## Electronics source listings
Segment Open

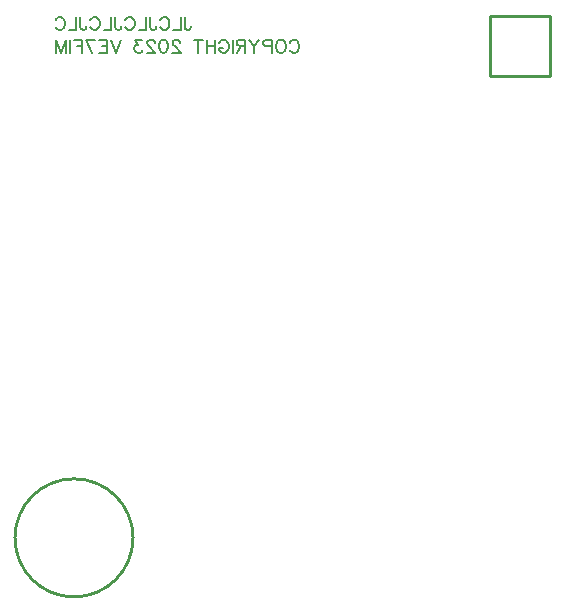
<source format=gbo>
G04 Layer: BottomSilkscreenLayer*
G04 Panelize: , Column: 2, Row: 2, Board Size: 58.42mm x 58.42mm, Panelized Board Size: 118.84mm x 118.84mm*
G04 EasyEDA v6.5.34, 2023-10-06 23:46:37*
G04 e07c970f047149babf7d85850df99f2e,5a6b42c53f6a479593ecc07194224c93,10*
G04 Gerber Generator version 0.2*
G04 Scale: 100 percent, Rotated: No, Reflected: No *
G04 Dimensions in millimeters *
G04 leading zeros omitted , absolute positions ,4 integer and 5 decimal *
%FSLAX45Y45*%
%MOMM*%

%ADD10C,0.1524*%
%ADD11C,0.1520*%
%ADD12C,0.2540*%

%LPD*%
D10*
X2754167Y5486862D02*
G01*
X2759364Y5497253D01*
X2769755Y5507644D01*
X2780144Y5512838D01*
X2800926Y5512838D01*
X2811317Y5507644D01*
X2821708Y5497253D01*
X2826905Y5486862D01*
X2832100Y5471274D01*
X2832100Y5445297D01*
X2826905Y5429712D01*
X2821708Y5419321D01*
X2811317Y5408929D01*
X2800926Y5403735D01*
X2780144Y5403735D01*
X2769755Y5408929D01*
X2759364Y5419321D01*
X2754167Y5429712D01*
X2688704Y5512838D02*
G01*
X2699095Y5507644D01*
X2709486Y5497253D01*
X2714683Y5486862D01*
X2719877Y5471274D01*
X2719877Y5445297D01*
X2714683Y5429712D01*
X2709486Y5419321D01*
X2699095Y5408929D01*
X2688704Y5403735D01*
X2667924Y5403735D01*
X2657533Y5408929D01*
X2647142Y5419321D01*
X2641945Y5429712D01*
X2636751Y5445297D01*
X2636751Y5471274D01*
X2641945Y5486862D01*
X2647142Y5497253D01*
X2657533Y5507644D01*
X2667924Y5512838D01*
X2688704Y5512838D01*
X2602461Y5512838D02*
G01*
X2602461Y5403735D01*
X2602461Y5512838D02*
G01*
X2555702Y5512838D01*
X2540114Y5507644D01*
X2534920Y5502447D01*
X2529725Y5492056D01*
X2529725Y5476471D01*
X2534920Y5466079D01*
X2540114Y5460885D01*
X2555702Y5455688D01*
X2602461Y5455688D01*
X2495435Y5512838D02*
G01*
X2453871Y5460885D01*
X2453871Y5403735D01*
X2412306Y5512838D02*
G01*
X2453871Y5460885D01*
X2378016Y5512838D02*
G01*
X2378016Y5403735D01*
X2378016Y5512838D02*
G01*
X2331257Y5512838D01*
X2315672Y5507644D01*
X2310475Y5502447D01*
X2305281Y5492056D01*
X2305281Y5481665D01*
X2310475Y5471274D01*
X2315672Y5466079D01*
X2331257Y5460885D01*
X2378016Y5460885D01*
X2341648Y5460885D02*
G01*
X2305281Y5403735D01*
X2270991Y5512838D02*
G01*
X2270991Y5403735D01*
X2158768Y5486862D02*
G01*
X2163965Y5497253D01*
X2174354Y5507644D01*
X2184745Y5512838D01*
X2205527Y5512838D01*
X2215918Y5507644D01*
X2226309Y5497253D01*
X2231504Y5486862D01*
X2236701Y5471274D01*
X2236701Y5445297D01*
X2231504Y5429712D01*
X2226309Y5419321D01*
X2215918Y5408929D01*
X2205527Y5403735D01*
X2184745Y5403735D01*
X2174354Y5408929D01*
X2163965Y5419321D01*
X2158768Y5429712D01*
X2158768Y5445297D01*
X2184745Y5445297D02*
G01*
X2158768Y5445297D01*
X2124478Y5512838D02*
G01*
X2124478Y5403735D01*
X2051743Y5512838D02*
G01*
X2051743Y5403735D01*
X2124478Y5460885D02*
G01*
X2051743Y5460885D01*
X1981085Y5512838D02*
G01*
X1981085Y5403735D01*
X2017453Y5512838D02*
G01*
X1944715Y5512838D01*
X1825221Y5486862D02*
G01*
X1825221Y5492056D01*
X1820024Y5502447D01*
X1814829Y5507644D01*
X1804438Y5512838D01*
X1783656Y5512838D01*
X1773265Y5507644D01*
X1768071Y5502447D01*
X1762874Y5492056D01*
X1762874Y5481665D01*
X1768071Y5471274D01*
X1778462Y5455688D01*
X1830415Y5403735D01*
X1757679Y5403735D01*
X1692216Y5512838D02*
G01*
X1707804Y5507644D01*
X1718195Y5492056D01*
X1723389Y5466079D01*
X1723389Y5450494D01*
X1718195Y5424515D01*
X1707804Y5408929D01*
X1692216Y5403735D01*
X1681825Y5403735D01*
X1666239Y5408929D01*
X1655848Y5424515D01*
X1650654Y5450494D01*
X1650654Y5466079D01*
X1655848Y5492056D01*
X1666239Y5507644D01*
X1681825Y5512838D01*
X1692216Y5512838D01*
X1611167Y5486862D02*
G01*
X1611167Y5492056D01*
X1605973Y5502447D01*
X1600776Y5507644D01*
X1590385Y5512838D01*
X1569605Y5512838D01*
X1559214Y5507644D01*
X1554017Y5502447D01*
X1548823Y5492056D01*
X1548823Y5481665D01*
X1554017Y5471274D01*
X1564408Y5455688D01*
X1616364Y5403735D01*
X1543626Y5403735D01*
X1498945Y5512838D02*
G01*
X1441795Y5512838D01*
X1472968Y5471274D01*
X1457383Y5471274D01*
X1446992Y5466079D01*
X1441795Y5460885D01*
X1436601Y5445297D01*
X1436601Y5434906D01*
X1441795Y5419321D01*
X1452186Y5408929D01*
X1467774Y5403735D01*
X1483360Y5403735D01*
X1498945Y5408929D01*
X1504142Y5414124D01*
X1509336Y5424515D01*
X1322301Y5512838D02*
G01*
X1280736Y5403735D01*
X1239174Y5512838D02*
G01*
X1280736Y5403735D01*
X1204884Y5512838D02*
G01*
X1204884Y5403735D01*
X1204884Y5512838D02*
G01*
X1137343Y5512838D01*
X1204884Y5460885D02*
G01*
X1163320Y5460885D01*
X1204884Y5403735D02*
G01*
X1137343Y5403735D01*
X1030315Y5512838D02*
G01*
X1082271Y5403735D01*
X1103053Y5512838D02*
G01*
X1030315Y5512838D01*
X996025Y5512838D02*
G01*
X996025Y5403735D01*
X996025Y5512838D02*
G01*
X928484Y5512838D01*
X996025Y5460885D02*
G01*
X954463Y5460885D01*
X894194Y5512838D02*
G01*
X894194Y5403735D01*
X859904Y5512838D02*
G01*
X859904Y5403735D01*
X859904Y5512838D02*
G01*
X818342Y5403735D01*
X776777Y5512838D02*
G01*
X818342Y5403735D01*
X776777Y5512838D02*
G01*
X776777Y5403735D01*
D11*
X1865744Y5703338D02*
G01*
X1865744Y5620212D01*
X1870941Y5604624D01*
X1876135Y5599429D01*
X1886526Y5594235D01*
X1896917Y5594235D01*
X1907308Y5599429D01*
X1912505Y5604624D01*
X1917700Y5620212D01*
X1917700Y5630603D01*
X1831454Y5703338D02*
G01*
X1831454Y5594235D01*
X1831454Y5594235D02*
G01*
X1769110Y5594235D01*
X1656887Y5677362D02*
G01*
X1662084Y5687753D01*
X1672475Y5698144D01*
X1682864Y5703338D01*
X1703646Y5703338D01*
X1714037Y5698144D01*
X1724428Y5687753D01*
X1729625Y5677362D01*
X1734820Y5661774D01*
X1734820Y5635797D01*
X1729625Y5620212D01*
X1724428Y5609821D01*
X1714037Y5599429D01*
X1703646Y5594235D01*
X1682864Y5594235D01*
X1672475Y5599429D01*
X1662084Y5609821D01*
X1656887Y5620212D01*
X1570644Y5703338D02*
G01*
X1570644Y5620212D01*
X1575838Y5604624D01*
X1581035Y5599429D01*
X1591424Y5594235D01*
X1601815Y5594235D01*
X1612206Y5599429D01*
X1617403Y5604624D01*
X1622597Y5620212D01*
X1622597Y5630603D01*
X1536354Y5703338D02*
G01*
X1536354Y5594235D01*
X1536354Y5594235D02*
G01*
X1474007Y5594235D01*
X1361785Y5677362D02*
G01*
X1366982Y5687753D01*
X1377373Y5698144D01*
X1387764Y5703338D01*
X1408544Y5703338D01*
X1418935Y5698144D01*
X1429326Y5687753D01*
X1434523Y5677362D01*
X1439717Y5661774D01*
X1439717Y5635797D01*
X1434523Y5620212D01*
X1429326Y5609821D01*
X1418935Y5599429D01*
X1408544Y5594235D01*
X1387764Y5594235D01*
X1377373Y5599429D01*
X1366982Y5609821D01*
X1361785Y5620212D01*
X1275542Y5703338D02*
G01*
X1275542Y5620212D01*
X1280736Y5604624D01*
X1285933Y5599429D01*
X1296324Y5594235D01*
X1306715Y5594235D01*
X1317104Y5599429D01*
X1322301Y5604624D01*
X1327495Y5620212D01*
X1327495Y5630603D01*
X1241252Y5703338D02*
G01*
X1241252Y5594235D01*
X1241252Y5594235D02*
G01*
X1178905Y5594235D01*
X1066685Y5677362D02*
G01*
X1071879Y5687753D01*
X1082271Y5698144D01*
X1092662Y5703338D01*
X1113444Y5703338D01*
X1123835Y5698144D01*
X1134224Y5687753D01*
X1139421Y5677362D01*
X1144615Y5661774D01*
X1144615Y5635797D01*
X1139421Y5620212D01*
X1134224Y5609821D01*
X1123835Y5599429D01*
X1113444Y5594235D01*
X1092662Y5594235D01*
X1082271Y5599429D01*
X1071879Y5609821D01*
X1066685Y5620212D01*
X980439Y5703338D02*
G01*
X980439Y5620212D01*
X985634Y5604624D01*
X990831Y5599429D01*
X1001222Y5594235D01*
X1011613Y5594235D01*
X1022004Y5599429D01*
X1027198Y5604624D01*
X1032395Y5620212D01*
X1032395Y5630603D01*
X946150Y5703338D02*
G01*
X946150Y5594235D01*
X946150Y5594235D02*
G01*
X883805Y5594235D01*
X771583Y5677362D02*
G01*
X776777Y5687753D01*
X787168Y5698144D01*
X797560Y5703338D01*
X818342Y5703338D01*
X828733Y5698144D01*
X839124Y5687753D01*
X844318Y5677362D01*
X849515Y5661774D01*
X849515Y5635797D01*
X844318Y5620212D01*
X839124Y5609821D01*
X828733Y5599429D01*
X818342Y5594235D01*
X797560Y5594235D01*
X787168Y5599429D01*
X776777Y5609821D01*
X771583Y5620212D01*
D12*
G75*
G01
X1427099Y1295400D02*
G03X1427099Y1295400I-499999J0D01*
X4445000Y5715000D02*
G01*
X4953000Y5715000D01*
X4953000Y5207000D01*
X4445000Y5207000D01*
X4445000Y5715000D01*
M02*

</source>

Segment Closed
Segment Open

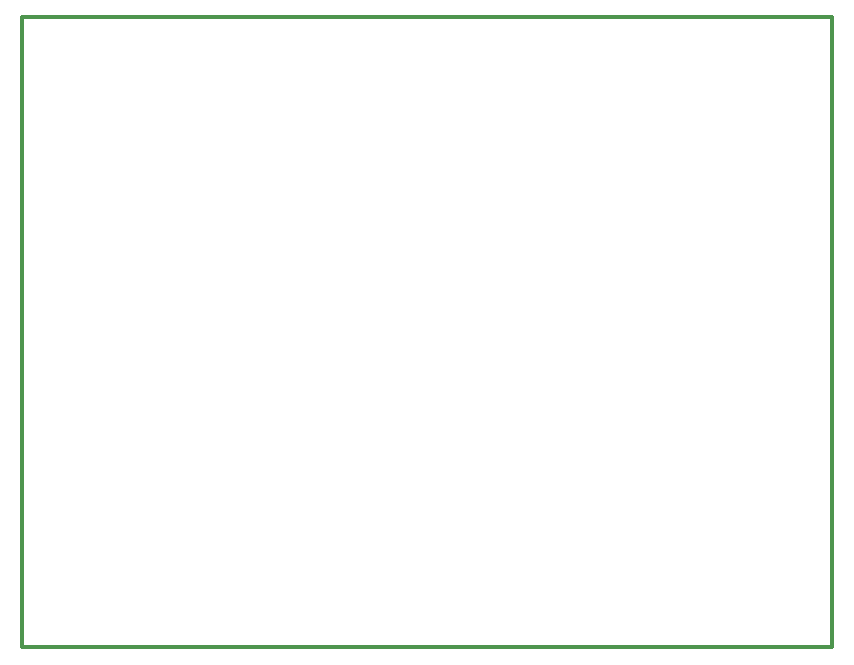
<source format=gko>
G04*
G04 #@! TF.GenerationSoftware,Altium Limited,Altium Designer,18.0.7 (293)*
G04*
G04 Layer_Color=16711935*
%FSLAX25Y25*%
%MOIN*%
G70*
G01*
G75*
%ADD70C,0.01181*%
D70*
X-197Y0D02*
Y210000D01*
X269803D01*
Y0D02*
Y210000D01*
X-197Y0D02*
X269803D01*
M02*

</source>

Segment Closed

## Directions
Out of the data above, set down the lines from the one with "X2534920Y5502447D01*" to the one with "X2331257Y5460885D01*", both included, exactly as written and with no additions.

## Exercise output
X2534920Y5502447D01*
X2529725Y5492056D01*
X2529725Y5476471D01*
X2534920Y5466079D01*
X2540114Y5460885D01*
X2555702Y5455688D01*
X2602461Y5455688D01*
X2495435Y5512838D02*
G01*
X2453871Y5460885D01*
X2453871Y5403735D01*
X2412306Y5512838D02*
G01*
X2453871Y5460885D01*
X2378016Y5512838D02*
G01*
X2378016Y5403735D01*
X2378016Y5512838D02*
G01*
X2331257Y5512838D01*
X2315672Y5507644D01*
X2310475Y5502447D01*
X2305281Y5492056D01*
X2305281Y5481665D01*
X2310475Y5471274D01*
X2315672Y5466079D01*
X2331257Y5460885D01*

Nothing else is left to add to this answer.